A denture is fragile, so it is important to handle it with care. Remove and brush the denture daily, using products designed specifically for cleaning dentures. Don’t sterilize your denture with boiling water because it will cause it to warp. If you wear a partial denture, be sure to remove it before brushing your natural teeth. When not in use, soak it in a cleanser solution or in water. Get in the habit of keeping the denture in the same safe and handy place to reduce the likelihood of misplacement.
It is important to continue having regular dental checkups so that a dentist can examine oral tissues for signs of disease or cancer. As you age, your mouth will continue to change as the bone under your denture shrinks or recedes. To maintain a proper fit over time, it may be necessary to adjust or possibly remake your denture. Never attempt to adjust a denture yourself and do not use denture adhesives for a prolonged period because it can contribute to bone loss. When in doubt, consult your dentist.
ROOT CANAL THERAPY
A root canal is a treatment used to save a tooth that is badly decayed and/or becomes infected. Nerve and pulp, the soft area within the center of the tooth, can become irritated, inflamed, and infected for many reasons: deep decay, repeated dental procedures on a single tooth, large fillings, a crack or chip in the tooth, or trauma to the face. During a root canal procedure, the nerve and pulp are removed and the inside of the tooth is cleaned and sealed.
Root canal procedures have the reputation of being painful. In reality, most patients report that the procedure itself is no more painful than having a filling placed. The discomfort experienced in the period leading up to dental care is truly the painful period of time, not the root canal procedure itself.
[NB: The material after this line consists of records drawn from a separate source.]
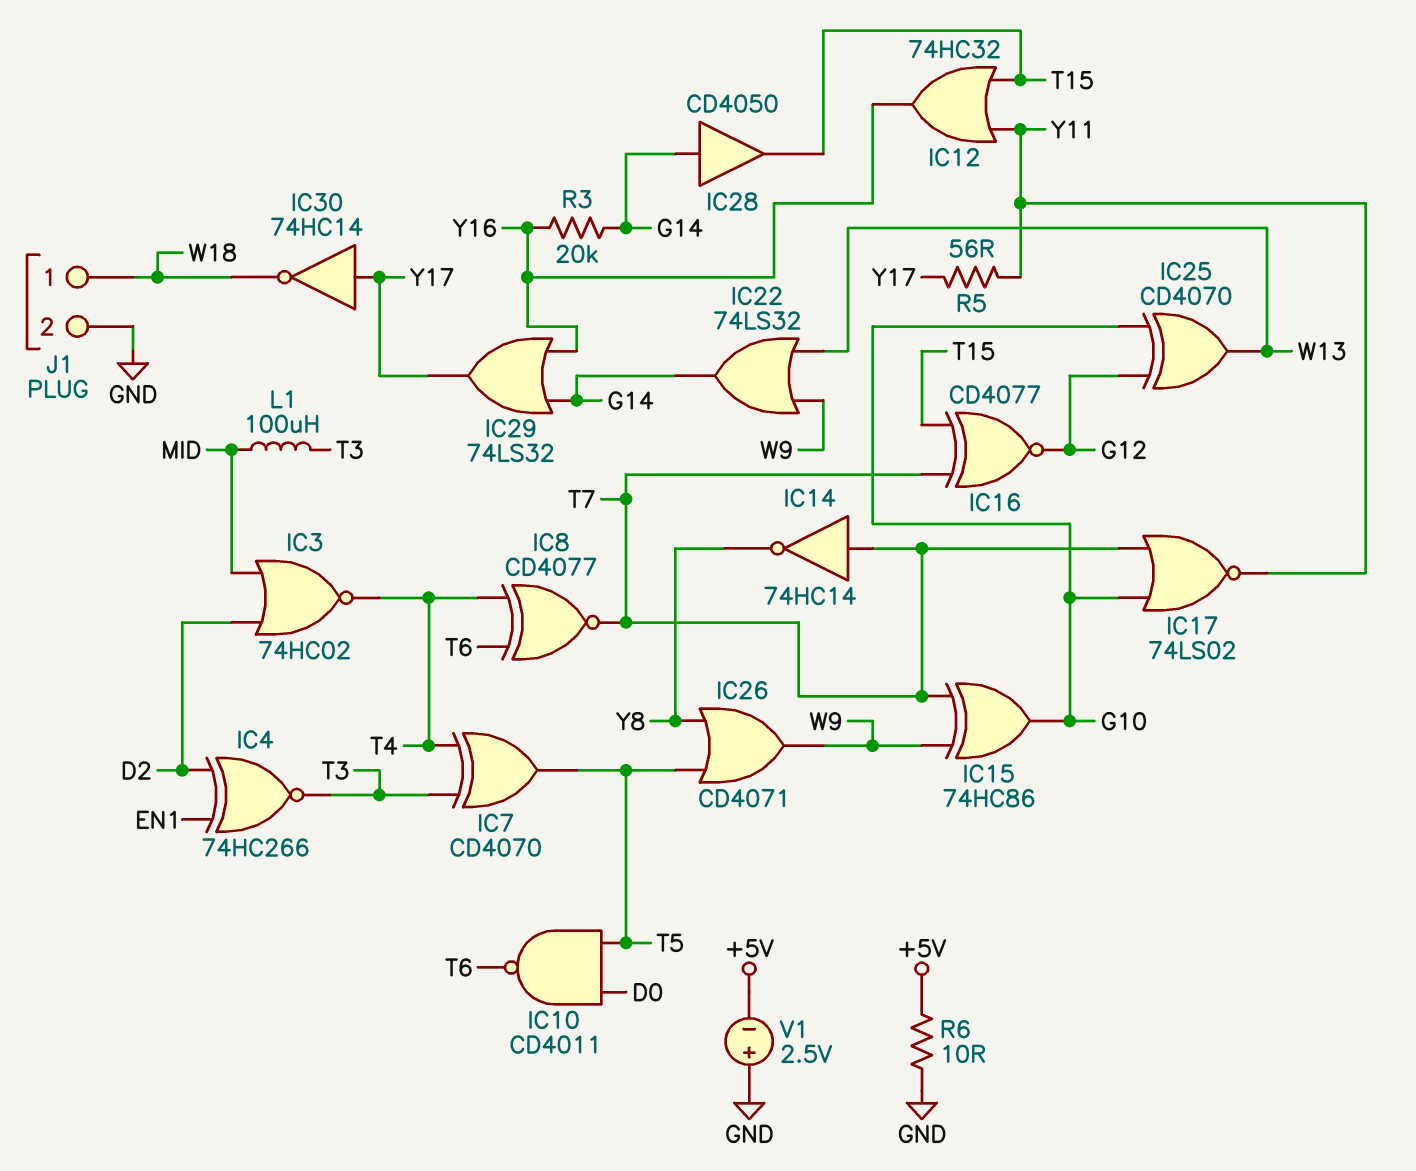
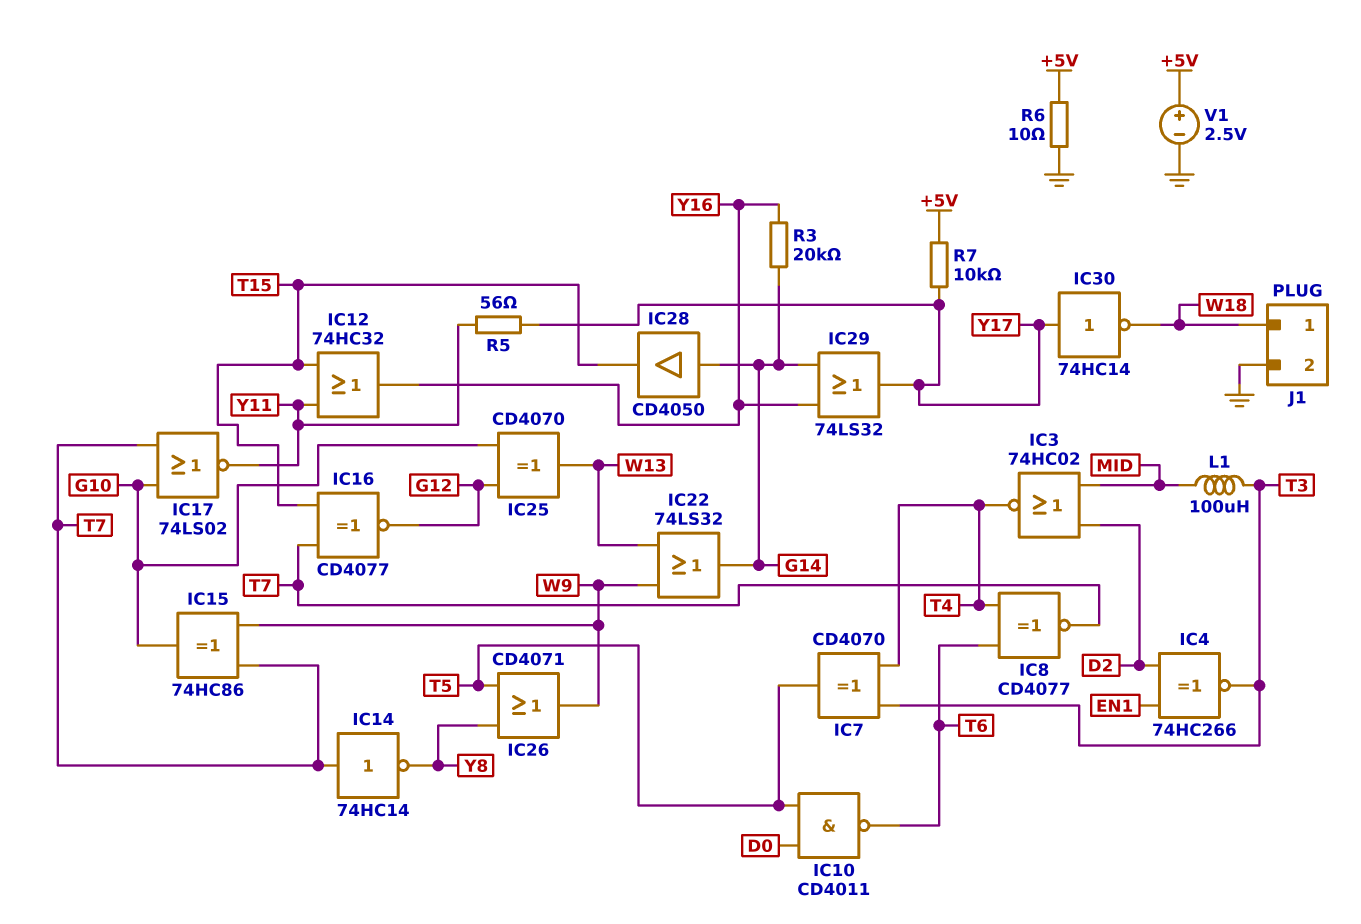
R7: none -> 10k (+5V, Y17)
V1: 2.5V (plus GND, minus +5V) -> 2.5V (plus +5V, minus GND)

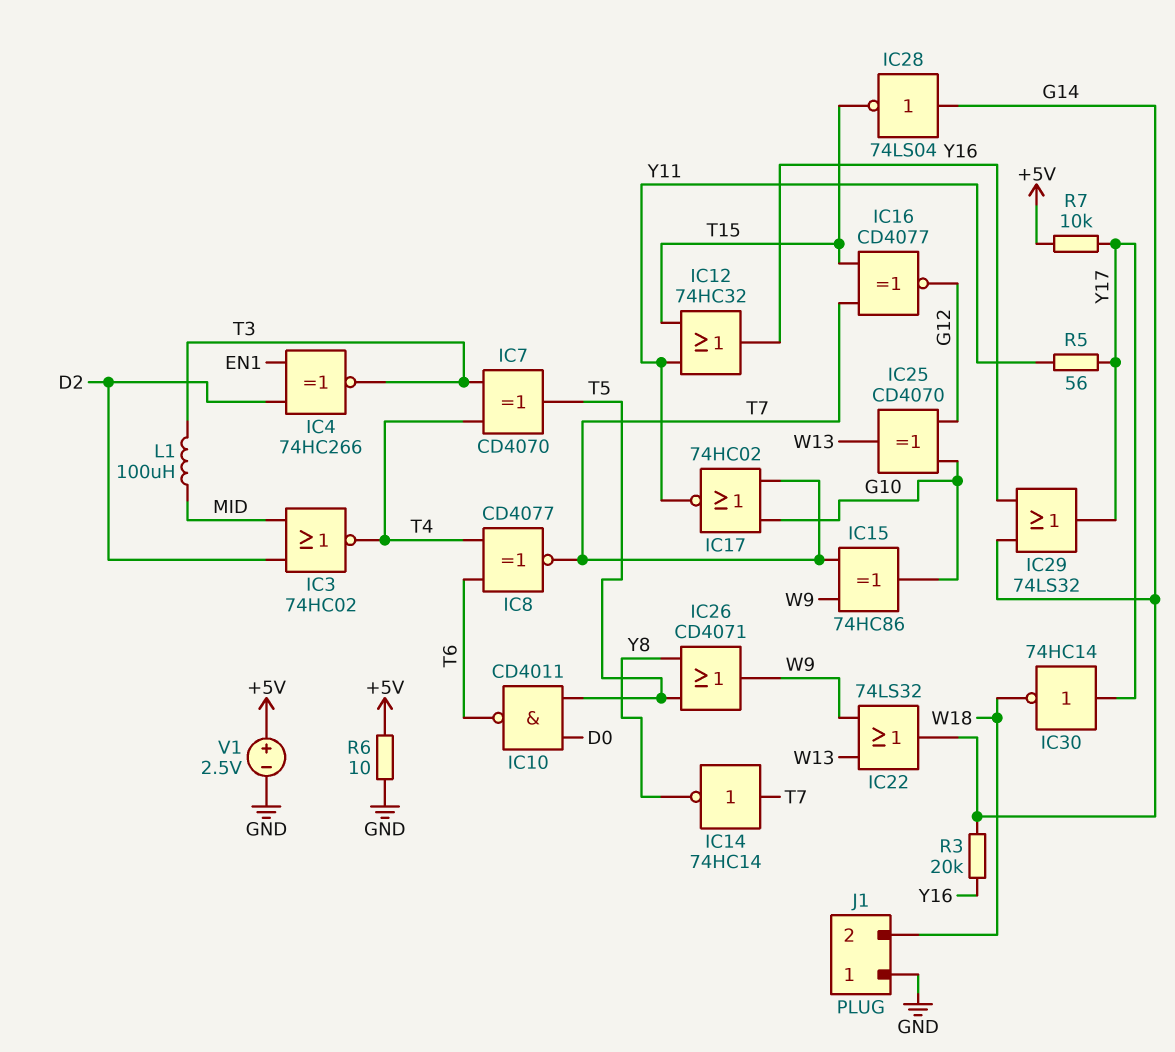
IC17: NOR 74LS02 (in G10, in T7, out Y11) -> NOR 74HC02 (in G10, in T7, out Y11)
IC28: buffer CD4050 (in G14, out T15) -> NOT 74LS04 (in G14, out T15)
J1 pin 1: W18 -> GND
J1 pin 2: GND -> W18

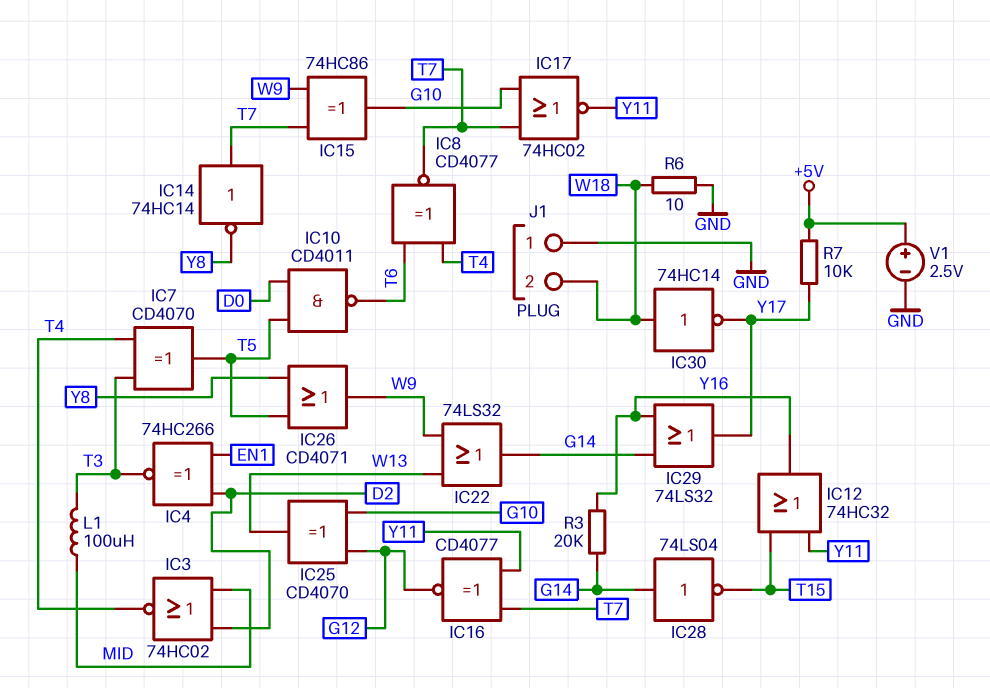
IC16: XNOR CD4077 (in T7, in T15, out G12) -> XNOR CD4077 (in T7, in Y11, out G12)
IC30: NOT 74HC14 (in Y17, out W18) -> NOT 74HC14 (in W18, out Y17)
R5: 56 (Y11, Y17) -> none
R6: 10 (+5V, GND) -> 10 (GND, W18)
Signs That You Possibly Need a Root Canal:
Severe tooth pain upon chewing or application of pressure
Prolonged sensitivity to heat or cold temperatures
Discoloration (a darkening) of the tooth
Swelling and tenderness in the nearby gums
A persistent or recurring pimple on the gums
Sometimes no symptoms are present
What to Expect After a Root Canal:
The root canal procedure should relieve the pain you feel. Until your root canal procedure is completely finished - that is to say, the permanent filling is in place and/or the crown is placed - it is wise to minimize chewing on the tooth under repair. This step will help avoid re-contamination of the interior of the tooth and also may prevent a fragile tooth from breaking before the tooth can be fully restored. For the first few days following the completion of treatment, the tooth may feel sensitive due to natural tissue inflammation, especially if there was pain or infection before the procedure.
As far as oral health care is concerned, brush and floss as you regularly would and see your dentist at normally scheduled intervals. The final step of the root canal procedure is application of a restoration such as a crown, to cover and protect the tooth.